Single by Bring Me the Horizon

from the album That's the Spirit
- Released: 21 October 2014
- Genre: Pop-punk; emo; alternative rock; arena rock;
- Length: 3:41
- Label: Epitaph; Sony; RCA; Columbia;
- Songwriters: Oliver Sykes; Jordan Fish; Lee Malia; Matt Kean; Matt Nicholls;
- Producers: Jordan Fish; Oliver Sykes;

Bring Me the Horizon singles chronology
| "Can You Feel My Heart" (2013) | "Drown" (2014) | "Happy Song" (2015) |

Audio sample
- file; help;

Music video
- "Drown" on YouTube

= Drown (Bring Me the Horizon song) =

"Drown" is a song by British rock band Bring Me the Horizon released on 21 October 2014. Originally released as a stand-alone single, a remixed version features on the band's fifth studio album That's the Spirit and was released as the lead single. The track, musically, marks a shift away from the band's previously established metalcore sound. Rather, it was described by critics as a pop-punk-leaning emo and rock song, with the latter showcased as alternative rock and arena rock.

It reached No. 17 in the UK, becoming the band's first top-20 single in their home country.

==Promotion and release==
The song was announced 13 October 2014 on the band's social media accounts. The song leaked on 21 October 2014 on YouTube by accident because of a mistake by Epitaph Records, the band's United States record label. It later premiered officially on BBC Radio 1 that same day. After it aired on BBC Radio 1, Oliver Sykes was interviewed by Zane Lowe. It had been reported that "Drown" would not appear on any studio album from the band. However, the song was later announced to be track 9 on the 2015 album That's the Spirit, albeit as a remixed version.

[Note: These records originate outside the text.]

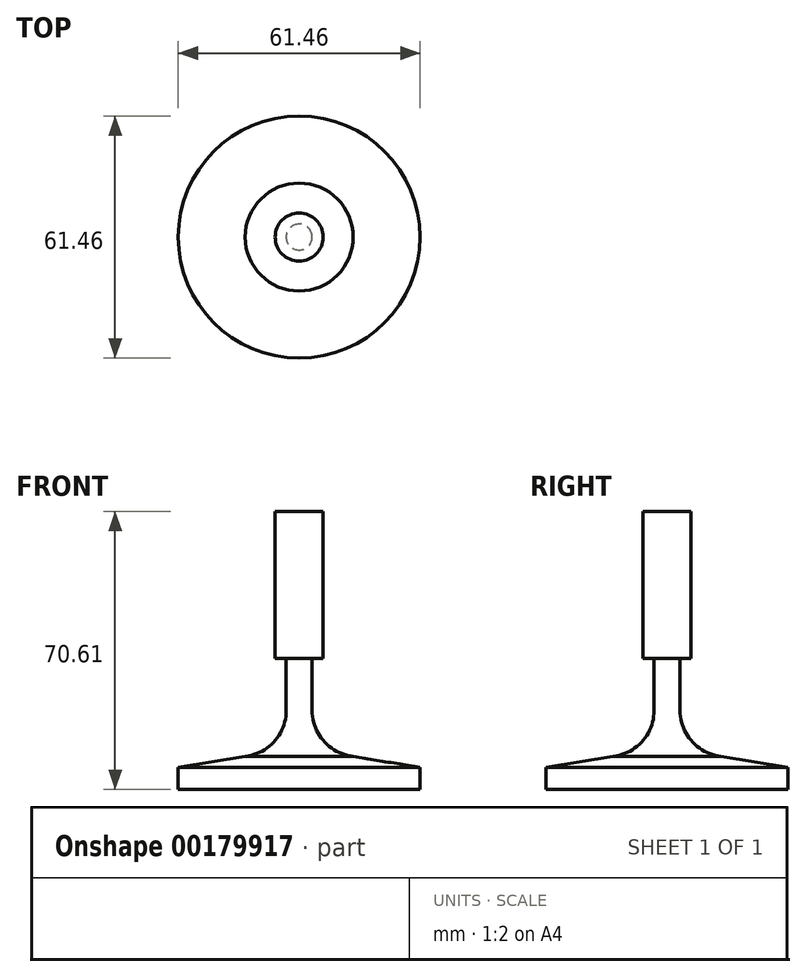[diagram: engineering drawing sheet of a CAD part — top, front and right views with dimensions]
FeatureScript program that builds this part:
annotation { "Feature Type Name" : "Feature", "Feature Type Description" : "" }
export const myFeature = defineFeature(function(context is Context, id is Id, definition is map)
    precondition{}
    {
        {
            var Q0;
            Q0=qCreatedBy(makeId("Front.planeOp"),FACE);
            var sketch = newSketch(context, id + "F0", { "sketchPlane" : qUnion([Q0])});
            skLineSegment(sketch, "E0", {"start": v(0, 70.61) * mm, "end": v(0, 0) * mm});
            skLineSegment(sketch, "E1", {"start": v(0, 0) * mm, "end": v(30.73, 0) * mm});
            skLineSegment(sketch, "E2", {"start": v(30.73, 0) * mm, "end": v(30.73, 5.59) * mm});
            skLineSegment(sketch, "E3", {"start": v(30.73, 5.59) * mm, "end": v(13.72, 8.38) * mm});
            skLineSegment(sketch, "E4", {"start": v(0, 70.61) * mm, "end": v(6.1, 70.61) * mm});
            skLineSegment(sketch, "E5", {"start": v(6.1, 70.61) * mm, "end": v(6.1, 33.27) * mm});
            skLineSegment(sketch, "E6", {"start": v(6.1, 33.27) * mm, "end": v(3.3, 33.27) * mm});
            skLineSegment(sketch, "E7", {"start": v(3.3, 33.27) * mm, "end": v(3.3, 20.07) * mm});
            skArc(sketch, "E8", {"start": v(3.3, 20.07) * mm, "mid": v(6.28, 12.24) * mm, "end": v(13.72, 8.38) * mm});
            skSolve(sketch);
        }
        {
            var Q0;
            Q0 = qSketchRegion(id + "F0", true);
            var Q1;
            Q1=sQuery(id+"F0.wireOp",EDGE,"E0");
            revolve(context, id + "F1", {"entities" : qUnion([Q0]), "axis" : qUnion([Q1]), "revolveType" : RevolveType.FULL});
        }
    });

"Drown" was set to be released on iTunes on 7 December 2014. However, in early October, Oliver Sykes began teasing lyrics in the form of photos on Twitter. He also posted a message stating if "#DROWN" started trending on Twitter, they would release the song sooner. Drown was released on iTunes 3 November 2014. "Drown" was issued as a picture disc in the UK on 7 December. It was nominated for the Kerrang! Award for Best Single.

Later on 8 September 2015, the band performed an acoustic version of "Drown" which was alongside "Happy Song" and "Throne" part of a radio session set at Maida Vale Studios for BBC Radio 1 with Annie Mac. Furthermore, it was accompanied by a small group of violinists. On 25 December 2015, the band released the BBC Radio 1 acoustic performance of "Drown" as a standalone single.

==Music video==
The music video for the track was released on 21 October 2014 via their Vevo account. It features the band performing the track "rather rigidly", being described as "a far cry from their energetic live shows." During the video Oli Sykes eyes turn green and reptillian, Matt Kean's hand fades away briefly and Matt Nichols turns into a werewolf and attacks Jordan Fish.

==Personnel==
Credits adapted from Tidal.

Bring Me the Horizon
- Oliver Sykes – lead vocals, production, composition, programming
- Lee Malia – guitars, composition
- Matt Kean – bass, composition
- Matt Nicholls – drums, composition
- Jordan Fish – keyboards, synthesizers, programming, percussion, backing vocals, production, composition, engineering

Additional personnel
- Al Groves – engineering
- Sam Winfield – engineering
- Nikos Goudinakis – assistant engineering
- Ted Jensen – mastering
- Dan Lancaster – mixing

==Charts==

===Weekly charts===

Weekly chart performance for "Drown"
| Chart (2014–2015) | Peak position |
|---|---|
| Australia (ARIA) | 27 |
| Austria (Ö3 Austria Top 40) | 63 |
| Belgium (Ultratop 50 Flanders) | 30 |
| Finland Download (Suomen virallinen lista) | 23 |
| Germany (GfK) | 90 |
| Germany Rock Airplay (Official German Charts) | 1 |
| Hungary (Single Top 40) | 38 |
| Scotland Singles (OCC) | 11 |
| UK Singles (OCC) | 17 |
| UK Rock & Metal (OCC) | 1 |
| US Bubbling Under Hot 100 (Billboard) | 9 |
| US Hot Rock & Alternative Songs (Billboard) | 11 |
| US Rock & Alternative Airplay (Billboard) | 29 |

===Year-end charts===

Year-end chart performance for "Drown"
| Chart (2015) | Position |
|---|---|
| US Hot Rock Songs (Billboard) | 64 |

==Certifications==

Certifications for "Drown"
| Region | Certification | Certified units/sales |
| Australia (ARIA) | Platinum | 70,000^{‡} |
| Brazil (Pro-Música Brasil) | Gold | 30,000^{‡} |
| United Kingdom (BPI) | Gold | 400,000^{‡} |
^{‡} Sales+streaming figures based on certification alone.